En efecto, vivió su cuestionada fe religiosa y por eso quiso, más allá de sambenitos tipo “la religión es el opio del pueblo”, explicar y dar razón de su plena confianza e incondicional entrega a un sujeto humano que, por ser Dios, se supera a Sí mismo, en particular, tras su muerte y resurrección corporal.
La controversia china. Rara vez el Padre Alemán escribió acerca de cómo se comprendía a sí mismo, excepto la vez que a propósito de “la posibilidad de una moral no teológica” exclamó, como salido de lo más profundo de su propio ser, que:
“Recordando el drama de la controversia acerca de los ritos chinos, confieso que soy jesuita”.

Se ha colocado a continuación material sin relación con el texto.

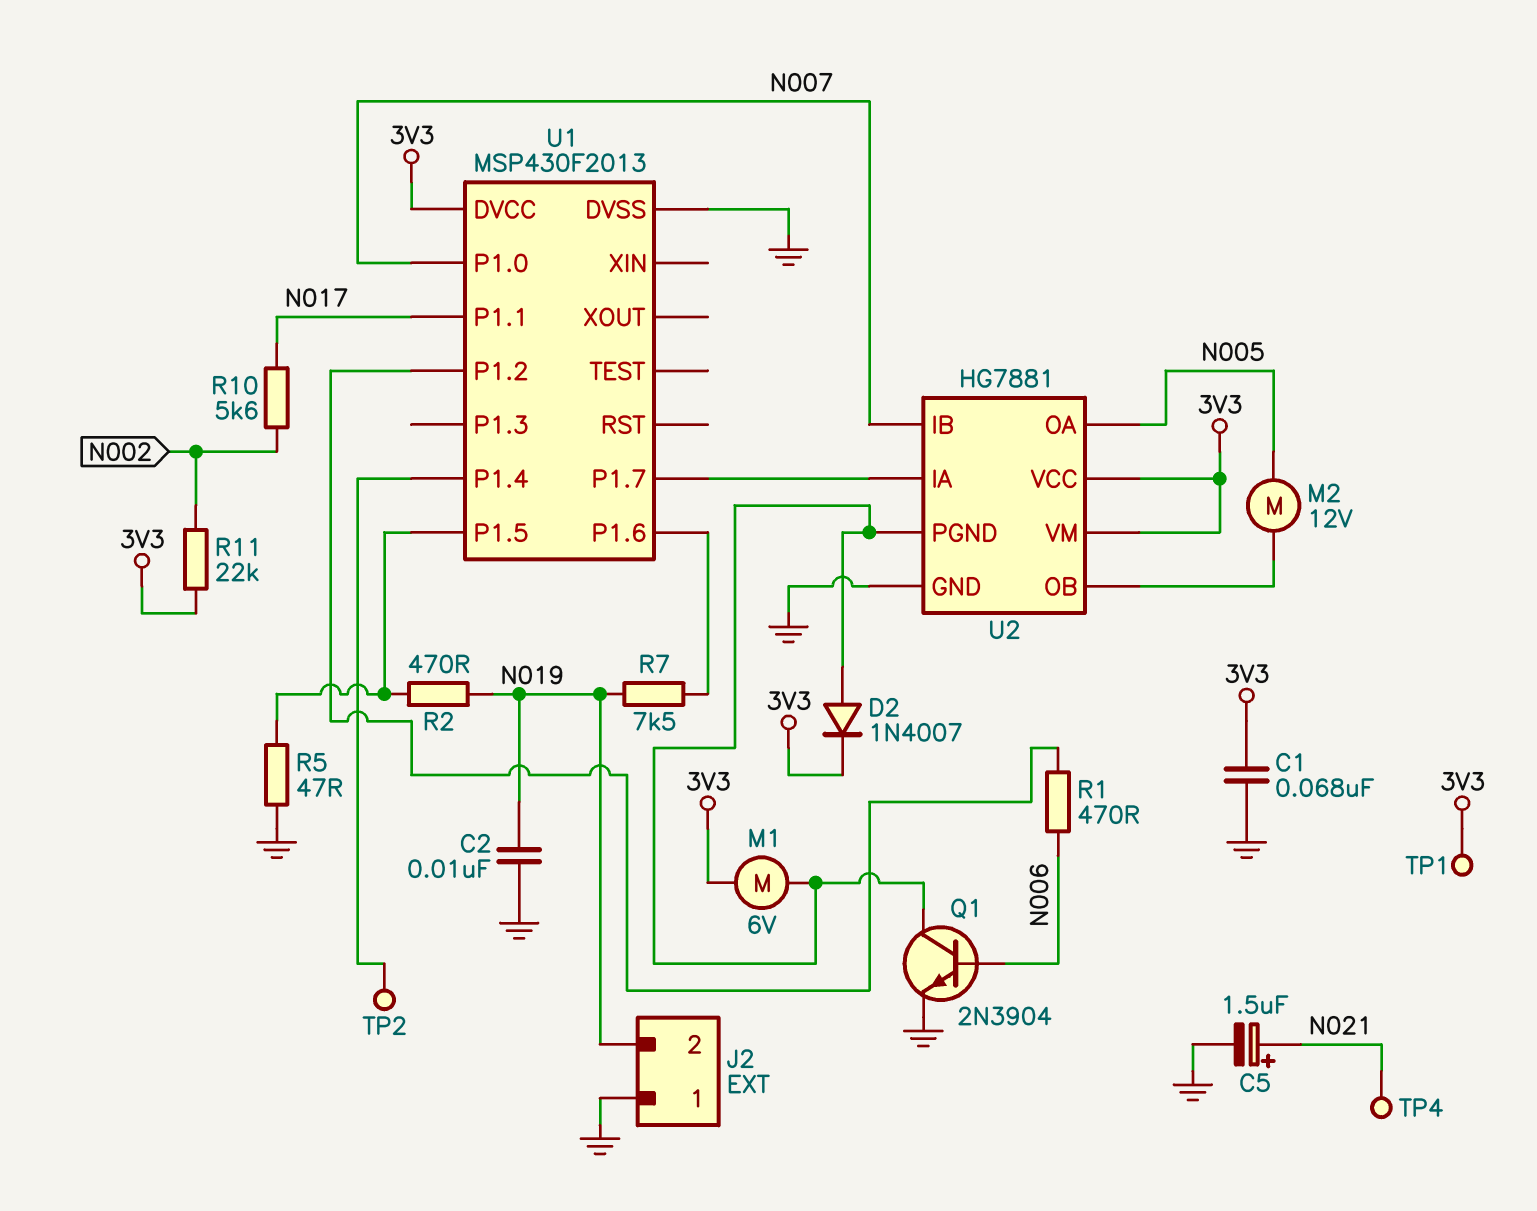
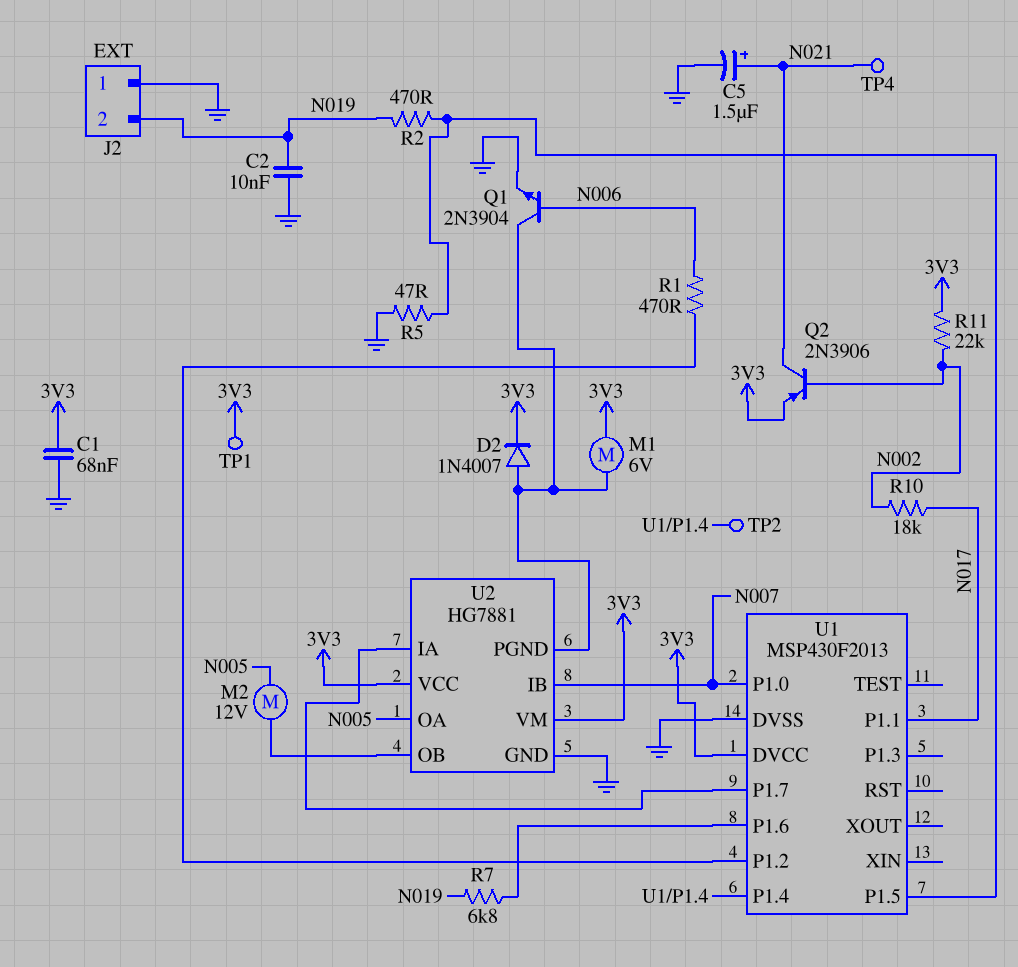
Q2: none -> PNP 2N3906 (B N002, C N021, E 3V3)
R7: 7.5k (N019, U1/P1.6) -> 6.8k (N019, U1/P1.6)
R10: 5.6k (N002, N017) -> 18k (N002, N017)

¿En qué consistió esa controversia? Durante los siglos XVII y XVIII los misioneros jesuitas en China laboraban en dos tareas de difícil complementariedad. En la corte imperial, un grupo de científicos en las áreas de matemáticas, astronomía y mecánica fungían como consejeros, vivían allí y renunciaban a la predicación explícita; y llegaron incluso, tras largos debates de conciencia, a producir cañones para evitar las dinastías mongolas. Al mismo tiempo, en el ámbito popular, muchos de sus compañeros convivían con la población pobre y actuaban como misioneros.
Un punto de unión importante para ambos grupos fue la aceptación de los ritos confucionistas como costumbres folclóricas, relativamente indiferentes en términos teológicos, en lo que a la moral se refería. Sin embargo, para una Europa aún creyente en la práctica y en su cultura se trataba de una novedad escandalizadora: para muchos la única moral posible era la cristiana y había que rechazar como anticristianos los ritos y oraciones familiares tradicionales en China o, para esos efectos, las tradiciones de cualquier otro lugar y cultura.
Alemán no olvidó jamás el valor de esa controversia en el mundo que le tocó vivir. Es verdad que la Santa Sede decidió condenar aquellos ritos confucionistas en el siglo XVIII, pues los tenía como incompatibles con el cristianismo, su doctrina e incluso dogmas de fe. Pero supo rectificar. En pleno siglo XX el Papa Pío XI enmendó y revirtió dicha condena. Libre de sospecha quedó en ese vericueto de la historia el propósito fundamental de pasar de una moral teológica, –que se justifica y sustenta en la teología cristiana de la Iglesia Católica–, a una no teológica, –avalada por alguna práctica y tradición cultural que permite la convivencia social en un marco de referencia ético relativo a lo que debe ser.
De ahí que si Alemán pudiera parecer ser el más incrédulo de los creyentes o el más creyente de los incrédulos, eso se debió a su apego religioso a la práctica de los jesuitas en la corte imperial china. En medio de múltiples movimientos y revoluciones campesinas, tecnológicas y culturales, sin pasar por alto en América Latina la piedra de toque que representó la teología de la liberación, al sacerdote jesuita José Luis Alemán le cupo la responsabilidad de inscribir su actividad académica en dicha usanza.
Desde la corte palaciega que para él fue la universidad como institución generadora de conocimiento y por ende de formación, emuló pleno en bonhomía el esfuerzo de quienes un día renunciaron a la prédica formal y se esforzaron por exponer alguna de las disciplinas que conforman el amplio espectro del saber humano, en su condición de fieles compañeros y testigos de la presencia de Jesús de Nazareth entre los hombres.